[Begin Data shown]

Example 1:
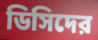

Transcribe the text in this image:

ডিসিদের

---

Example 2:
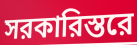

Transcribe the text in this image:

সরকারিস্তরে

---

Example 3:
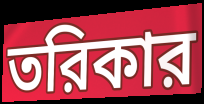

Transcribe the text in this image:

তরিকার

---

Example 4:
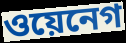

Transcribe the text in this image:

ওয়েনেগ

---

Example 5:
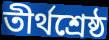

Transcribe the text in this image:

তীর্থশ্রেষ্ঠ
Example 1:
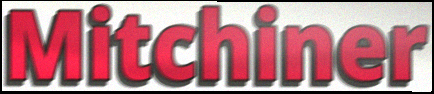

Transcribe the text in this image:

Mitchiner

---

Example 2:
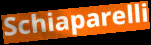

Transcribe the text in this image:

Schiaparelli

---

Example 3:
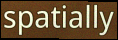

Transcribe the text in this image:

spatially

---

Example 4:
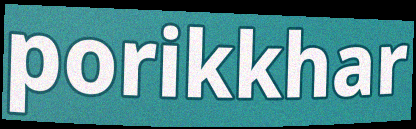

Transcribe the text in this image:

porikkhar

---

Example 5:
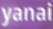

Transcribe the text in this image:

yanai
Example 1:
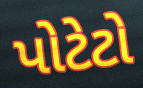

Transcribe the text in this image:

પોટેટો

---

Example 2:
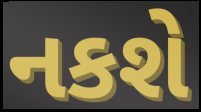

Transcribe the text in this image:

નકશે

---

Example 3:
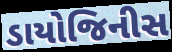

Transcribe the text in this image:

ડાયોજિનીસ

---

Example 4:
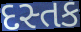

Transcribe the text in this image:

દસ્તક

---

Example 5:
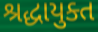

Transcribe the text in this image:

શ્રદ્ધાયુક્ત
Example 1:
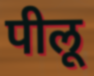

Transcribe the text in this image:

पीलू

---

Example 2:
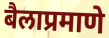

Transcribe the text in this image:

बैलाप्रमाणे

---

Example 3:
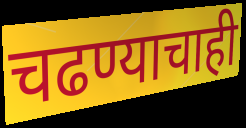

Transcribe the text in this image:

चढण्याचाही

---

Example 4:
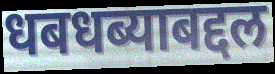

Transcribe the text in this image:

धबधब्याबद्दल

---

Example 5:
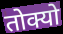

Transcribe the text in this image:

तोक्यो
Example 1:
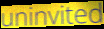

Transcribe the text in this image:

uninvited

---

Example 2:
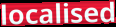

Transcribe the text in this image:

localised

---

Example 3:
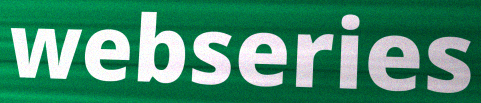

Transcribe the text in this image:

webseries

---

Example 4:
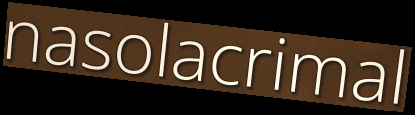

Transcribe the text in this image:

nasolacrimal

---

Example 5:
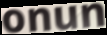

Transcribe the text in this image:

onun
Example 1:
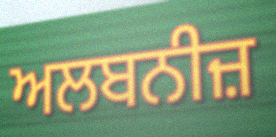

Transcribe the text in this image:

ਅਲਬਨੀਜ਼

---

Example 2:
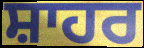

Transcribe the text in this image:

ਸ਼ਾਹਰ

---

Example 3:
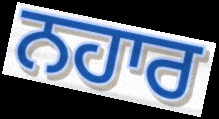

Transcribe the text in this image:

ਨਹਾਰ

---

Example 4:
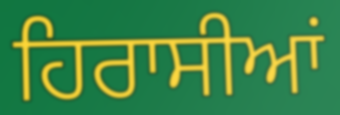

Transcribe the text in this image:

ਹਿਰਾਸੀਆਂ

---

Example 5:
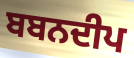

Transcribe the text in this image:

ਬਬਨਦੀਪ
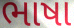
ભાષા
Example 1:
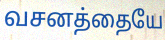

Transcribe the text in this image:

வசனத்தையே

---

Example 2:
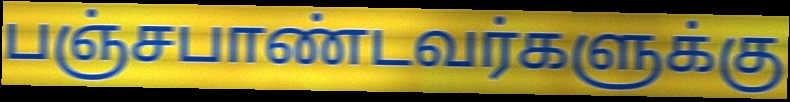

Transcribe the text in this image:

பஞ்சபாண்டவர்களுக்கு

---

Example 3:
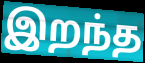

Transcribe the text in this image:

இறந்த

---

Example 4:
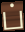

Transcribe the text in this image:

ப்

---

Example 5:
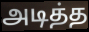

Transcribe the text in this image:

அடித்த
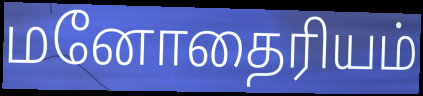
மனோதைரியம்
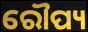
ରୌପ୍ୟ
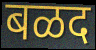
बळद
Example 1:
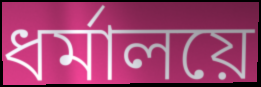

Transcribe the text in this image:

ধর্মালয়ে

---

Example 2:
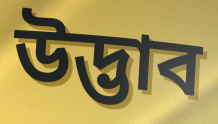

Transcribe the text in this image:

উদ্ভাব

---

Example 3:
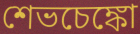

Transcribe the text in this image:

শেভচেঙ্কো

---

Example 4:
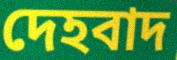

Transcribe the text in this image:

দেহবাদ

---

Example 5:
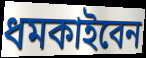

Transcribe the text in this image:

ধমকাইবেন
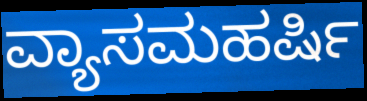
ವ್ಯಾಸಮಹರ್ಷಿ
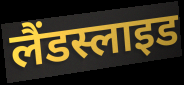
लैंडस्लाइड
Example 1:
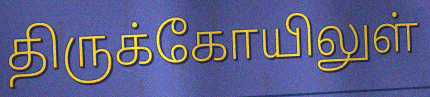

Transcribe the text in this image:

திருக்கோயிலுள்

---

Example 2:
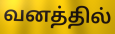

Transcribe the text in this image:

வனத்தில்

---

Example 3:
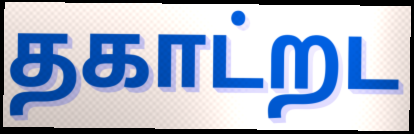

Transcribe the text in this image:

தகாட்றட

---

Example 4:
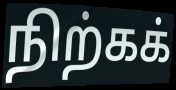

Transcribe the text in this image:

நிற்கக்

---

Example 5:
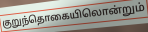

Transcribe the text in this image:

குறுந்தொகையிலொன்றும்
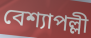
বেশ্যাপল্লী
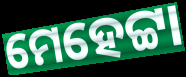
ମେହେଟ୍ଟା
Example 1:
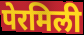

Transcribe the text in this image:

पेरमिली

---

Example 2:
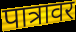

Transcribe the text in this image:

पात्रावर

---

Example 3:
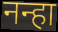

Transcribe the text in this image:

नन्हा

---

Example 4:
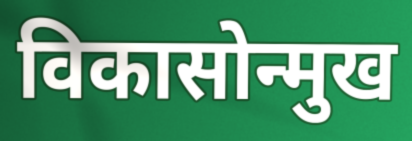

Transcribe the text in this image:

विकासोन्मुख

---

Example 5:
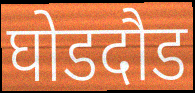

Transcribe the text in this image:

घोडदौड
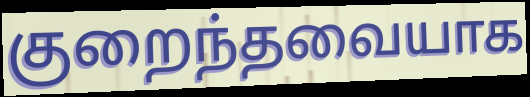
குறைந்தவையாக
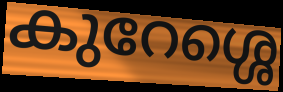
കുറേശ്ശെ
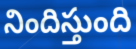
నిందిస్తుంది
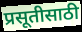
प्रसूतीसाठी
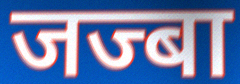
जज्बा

[End Data shown]

Directions: Reproduce all of the data above line for line without changing anything, but leave the pictures out.

Output of the exercise:
Example 1:

Transcribe the text in this image:

ডিসিদের

---

Example 2:

Transcribe the text in this image:

সরকারিস্তরে

---

Example 3:

Transcribe the text in this image:

তরিকার

---

Example 4:

Transcribe the text in this image:

ওয়েনেগ

---

Example 5:

Transcribe the text in this image:

তীর্থশ্রেষ্ঠ
Example 1:

Transcribe the text in this image:

Mitchiner

---

Example 2:

Transcribe the text in this image:

Schiaparelli

---

Example 3:

Transcribe the text in this image:

spatially

---

Example 4:

Transcribe the text in this image:

porikkhar

---

Example 5:

Transcribe the text in this image:

yanai
Example 1:

Transcribe the text in this image:

પોટેટો

---

Example 2:

Transcribe the text in this image:

નકશે

---

Example 3:

Transcribe the text in this image:

ડાયોજિનીસ

---

Example 4:

Transcribe the text in this image:

દસ્તક

---

Example 5:

Transcribe the text in this image:

શ્રદ્ધાયુક્ત
Example 1:

Transcribe the text in this image:

पीलू

---

Example 2:

Transcribe the text in this image:

बैलाप्रमाणे

---

Example 3:

Transcribe the text in this image:

चढण्याचाही

---

Example 4:

Transcribe the text in this image:

धबधब्याबद्दल

---

Example 5:

Transcribe the text in this image:

तोक्यो
Example 1:

Transcribe the text in this image:

uninvited

---

Example 2:

Transcribe the text in this image:

localised

---

Example 3:

Transcribe the text in this image:

webseries

---

Example 4:

Transcribe the text in this image:

nasolacrimal

---

Example 5:

Transcribe the text in this image:

onun
Example 1:

Transcribe the text in this image:

ਅਲਬਨੀਜ਼

---

Example 2:

Transcribe the text in this image:

ਸ਼ਾਹਰ

---

Example 3:

Transcribe the text in this image:

ਨਹਾਰ

---

Example 4:

Transcribe the text in this image:

ਹਿਰਾਸੀਆਂ

---

Example 5:

Transcribe the text in this image:

ਬਬਨਦੀਪ
ભાષા
Example 1:

Transcribe the text in this image:

வசனத்தையே

---

Example 2:

Transcribe the text in this image:

பஞ்சபாண்டவர்களுக்கு

---

Example 3:

Transcribe the text in this image:

இறந்த

---

Example 4:

Transcribe the text in this image:

ப்

---

Example 5:

Transcribe the text in this image:

அடித்த
மனோதைரியம்
ରୌପ୍ୟ
बळद
Example 1:

Transcribe the text in this image:

ধর্মালয়ে

---

Example 2:

Transcribe the text in this image:

উদ্ভাব

---

Example 3:

Transcribe the text in this image:

শেভচেঙ্কো

---

Example 4:

Transcribe the text in this image:

দেহবাদ

---

Example 5:

Transcribe the text in this image:

ধমকাইবেন
ವ್ಯಾಸಮಹರ್ಷಿ
लैंडस्लाइड
Example 1:

Transcribe the text in this image:

திருக்கோயிலுள்

---

Example 2:

Transcribe the text in this image:

வனத்தில்

---

Example 3:

Transcribe the text in this image:

தகாட்றட

---

Example 4:

Transcribe the text in this image:

நிற்கக்

---

Example 5:

Transcribe the text in this image:

குறுந்தொகையிலொன்றும்
বেশ্যাপল্লী
ମେହେଟ୍ଟା
Example 1:

Transcribe the text in this image:

पेरमिली

---

Example 2:

Transcribe the text in this image:

पात्रावर

---

Example 3:

Transcribe the text in this image:

नन्हा

---

Example 4:

Transcribe the text in this image:

विकासोन्मुख

---

Example 5:

Transcribe the text in this image:

घोडदौड
குறைந்தவையாக
കുറേശ്ശെ
నిందిస్తుంది
प्रसूतीसाठी
जज्बा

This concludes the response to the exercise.